Меня разбудил сладкий запах. На кровати сидел худой человечек в черном костюме и жилете с золотой цепочкой от часов. На шее у него болтались красные резиновые трубки, а на коленях стояла открытая кожаная сумка. Я сразу его узнал: пан Хурлюш! Как хорошо, что он еще и врач! Я ему скажу, что меня все время тошнит от чая, и нисколечко не помогает, даже если пить крошечными глоточками.
Что-то странное происходит и с моей памятью. У Анди Кац я не мог вспомнить голос бабушки Антонины. Потом я забыл, как она выглядела. В Лиготе то же самое произошло с Унтерами. А Муля? Я бросаюсь вслед за каждым русским офицером, на котором скрипят ремни. Если он не калмык, начинаю думать, не мой ли это дядя. Напрасно мать посылает меня вдогонку за людьми в деревянных башмаках или в полосатых робах. Я бы не узнал дедушку! Он даже перестал мне сниться. Я только чувствую запах из ампулы.
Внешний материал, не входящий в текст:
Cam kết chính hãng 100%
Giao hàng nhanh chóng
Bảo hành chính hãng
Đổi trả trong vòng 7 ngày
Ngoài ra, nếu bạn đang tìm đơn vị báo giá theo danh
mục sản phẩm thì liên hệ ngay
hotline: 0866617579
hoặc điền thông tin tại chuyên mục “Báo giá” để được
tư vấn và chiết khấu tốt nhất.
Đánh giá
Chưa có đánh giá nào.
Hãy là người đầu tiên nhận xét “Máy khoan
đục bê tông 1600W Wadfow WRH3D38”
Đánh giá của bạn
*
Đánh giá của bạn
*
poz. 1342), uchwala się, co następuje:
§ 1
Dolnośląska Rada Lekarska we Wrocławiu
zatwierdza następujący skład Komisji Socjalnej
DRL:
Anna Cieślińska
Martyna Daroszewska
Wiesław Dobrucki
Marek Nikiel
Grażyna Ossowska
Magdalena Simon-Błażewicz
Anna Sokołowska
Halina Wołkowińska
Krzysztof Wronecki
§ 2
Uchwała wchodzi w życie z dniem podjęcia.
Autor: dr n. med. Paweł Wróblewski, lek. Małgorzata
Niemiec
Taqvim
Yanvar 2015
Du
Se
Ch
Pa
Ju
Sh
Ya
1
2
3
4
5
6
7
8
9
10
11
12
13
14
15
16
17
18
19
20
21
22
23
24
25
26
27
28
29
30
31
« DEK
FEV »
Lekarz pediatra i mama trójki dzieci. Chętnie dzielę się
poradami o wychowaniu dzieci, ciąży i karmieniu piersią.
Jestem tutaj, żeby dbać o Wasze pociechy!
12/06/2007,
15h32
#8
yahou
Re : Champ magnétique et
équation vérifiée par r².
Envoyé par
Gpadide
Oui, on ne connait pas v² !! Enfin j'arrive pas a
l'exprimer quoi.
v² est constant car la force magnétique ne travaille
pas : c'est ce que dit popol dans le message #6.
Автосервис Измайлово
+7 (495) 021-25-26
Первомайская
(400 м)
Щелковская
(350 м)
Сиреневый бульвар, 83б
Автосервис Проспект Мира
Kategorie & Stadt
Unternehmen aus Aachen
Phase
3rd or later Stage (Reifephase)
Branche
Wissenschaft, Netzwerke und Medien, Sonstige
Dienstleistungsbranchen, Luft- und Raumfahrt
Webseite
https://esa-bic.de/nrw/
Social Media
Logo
Пан Хурлюш попросил чайную ложку, которую мать тут же ему протянула. Она сказала, что приготовила также градусник, поскольку знает, что он может понадобиться.
— Его дедушка, — она показала на меня, — был фельдшер.
Пан Хурлюш велел мне открыть рот и сказать «ааа». Придавил язык ложечкой и заглянул в горло.
— Гланды вырезаны, — шепнула мать.
— Когда?
— Перед войной.
Он сунул мне в рот градусник. В том месте, где я обжегся чаем, положил мне на грудь ладонь и постучал по ней пальцем. Потом воткнул себе в уши резиновые трубочки и наклонил голову. У него было много седых волос. По коже заскользило что-то холодное. Пан Хурлюш спрятал трубочки в сумку и вытащил черный блестящий цилиндрик. Осторожно вставил его мне в ухо.
— Красное, — сказал он матери. — Сульфамиды. Аспирин. Компресс на голову. В ухо растительное масло. Много чаю.
— Банки? — спросила мать.
— Не нужно.
— Легкие?
— Чистые.
— Он такой горячий!
— Тридцать семь и семь.
Я проснулся весь мокрый. В комнате было очень жарко. Пана Хурлюша уже не было. Я забыл ему сказать, что забываю. Кто знает, когда я снова его увижу? Вдруг я сообразил, что не помню голоса отца. Попытался представить себе его рот. Безуспешно. Щеки. Лоб. Волосы. Ничего!.. Только глаза.
* * *
Мать прислала Михала с сообщением, что манная каша сейчас будет готова. Михал сел около меня и взял с тумбочки книгу.
— О! Граф, который стал арабом, — обрадовался он.
Держа книгу в одной руке, другую он положил мне на лоб. Я чувствовал каждый его палец, медленно перемещающийся к корням волос. Потом он отнял ладонь, чтобы перевернуть страницу, и снова опустил на лоб. Сказал, что ему очень нравится это стихотворение, и начал читать:
«Чую, — каркнул, — мертвеца:
Вот несутся два глупца —
Всадник ищет здесь дороги,
Ищет корма белоногий.
Из пустыни сей песков
Вам не вынести голов!
Только ветер здесь витает,
Унося свой зыбкий след;
Гадов лишь она питает:
В ней для коней пастбищ нет.
Только трупы здесь ночуют,
Только коршуны кочуют!»[35]
Я представил себе, что одеяло — пустыня. Это было нетрудно, потому что заходящее солнце отбрасывало на него желто-красные тени. Ветер выл и вздымал тучи песка. Одинокий всадник в тюрбане мчался вдоль скал возле моих ступней и колен. Лицо он обвязал шарфом, чтобы песок не колол глаза. Мелькали белые ноги вороного коня. (Немецкие кавалеристы были меньше.) На одеяле лежали кости тех, кому не повезло. Под потолком, около лампы, носился коршун.
Мчись, летун мой белоногий!
Скалы, коршун, прочь с дороги!
Михал сказал, что самые лучшие всегда вынуждены были убегать с родины. Это было трагедией Польши. Теперь настало время людей мудрых и трудолюбивых.